Records contained in a dataset:
---

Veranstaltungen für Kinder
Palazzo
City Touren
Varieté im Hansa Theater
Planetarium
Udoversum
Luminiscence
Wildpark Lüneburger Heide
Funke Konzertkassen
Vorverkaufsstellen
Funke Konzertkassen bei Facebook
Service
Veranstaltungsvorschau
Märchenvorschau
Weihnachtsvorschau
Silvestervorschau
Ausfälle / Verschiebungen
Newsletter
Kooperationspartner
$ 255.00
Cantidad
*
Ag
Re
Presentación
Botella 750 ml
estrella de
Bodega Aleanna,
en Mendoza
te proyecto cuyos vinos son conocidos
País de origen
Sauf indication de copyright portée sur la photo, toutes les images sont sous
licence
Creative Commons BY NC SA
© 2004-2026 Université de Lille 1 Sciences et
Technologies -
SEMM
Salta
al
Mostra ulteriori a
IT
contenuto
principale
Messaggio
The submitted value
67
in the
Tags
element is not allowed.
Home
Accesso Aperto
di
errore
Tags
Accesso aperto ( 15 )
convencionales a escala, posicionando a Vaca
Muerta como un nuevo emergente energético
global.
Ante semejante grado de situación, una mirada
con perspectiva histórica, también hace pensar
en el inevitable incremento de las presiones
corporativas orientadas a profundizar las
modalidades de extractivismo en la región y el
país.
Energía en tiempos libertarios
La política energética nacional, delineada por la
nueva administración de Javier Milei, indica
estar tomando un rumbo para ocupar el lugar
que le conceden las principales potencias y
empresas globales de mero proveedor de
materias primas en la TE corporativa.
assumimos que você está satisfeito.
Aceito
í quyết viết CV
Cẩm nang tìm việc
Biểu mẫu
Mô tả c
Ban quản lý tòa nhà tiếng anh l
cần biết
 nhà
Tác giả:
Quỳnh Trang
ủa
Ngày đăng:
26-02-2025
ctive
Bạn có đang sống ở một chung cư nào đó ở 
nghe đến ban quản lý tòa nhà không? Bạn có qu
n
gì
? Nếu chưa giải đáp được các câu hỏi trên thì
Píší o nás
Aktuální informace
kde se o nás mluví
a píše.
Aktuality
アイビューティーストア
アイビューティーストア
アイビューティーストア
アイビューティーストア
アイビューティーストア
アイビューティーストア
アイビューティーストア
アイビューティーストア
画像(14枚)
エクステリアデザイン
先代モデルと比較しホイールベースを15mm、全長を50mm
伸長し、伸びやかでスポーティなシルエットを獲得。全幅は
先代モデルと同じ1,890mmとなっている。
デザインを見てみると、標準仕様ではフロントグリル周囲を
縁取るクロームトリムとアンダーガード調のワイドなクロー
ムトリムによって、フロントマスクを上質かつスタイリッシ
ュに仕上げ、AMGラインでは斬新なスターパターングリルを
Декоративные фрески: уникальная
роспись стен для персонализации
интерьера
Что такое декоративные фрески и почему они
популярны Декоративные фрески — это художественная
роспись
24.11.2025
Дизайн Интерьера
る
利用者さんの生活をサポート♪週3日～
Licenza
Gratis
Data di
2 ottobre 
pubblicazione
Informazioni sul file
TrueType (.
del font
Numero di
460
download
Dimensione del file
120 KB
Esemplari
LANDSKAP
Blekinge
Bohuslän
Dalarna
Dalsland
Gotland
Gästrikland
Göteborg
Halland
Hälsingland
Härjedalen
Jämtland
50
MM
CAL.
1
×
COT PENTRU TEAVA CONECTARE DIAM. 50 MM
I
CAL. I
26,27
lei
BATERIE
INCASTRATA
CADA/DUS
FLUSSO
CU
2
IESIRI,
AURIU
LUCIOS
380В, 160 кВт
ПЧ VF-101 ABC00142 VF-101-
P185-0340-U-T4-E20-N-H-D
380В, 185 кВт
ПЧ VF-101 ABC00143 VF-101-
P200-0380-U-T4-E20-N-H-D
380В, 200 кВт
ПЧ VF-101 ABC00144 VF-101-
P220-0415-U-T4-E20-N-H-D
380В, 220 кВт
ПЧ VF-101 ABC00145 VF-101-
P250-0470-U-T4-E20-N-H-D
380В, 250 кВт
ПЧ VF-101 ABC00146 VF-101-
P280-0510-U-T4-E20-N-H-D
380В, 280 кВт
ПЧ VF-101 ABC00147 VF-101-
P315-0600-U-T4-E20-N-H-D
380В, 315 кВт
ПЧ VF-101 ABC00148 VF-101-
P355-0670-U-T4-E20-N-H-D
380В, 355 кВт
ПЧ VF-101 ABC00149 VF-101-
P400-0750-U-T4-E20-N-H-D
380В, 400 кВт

---

EXERCISE REQUIREMENTS:
Filter the records down to the lines containing the word "file", and copy those.

REPLY:
Informazioni sul file
Dimensione del file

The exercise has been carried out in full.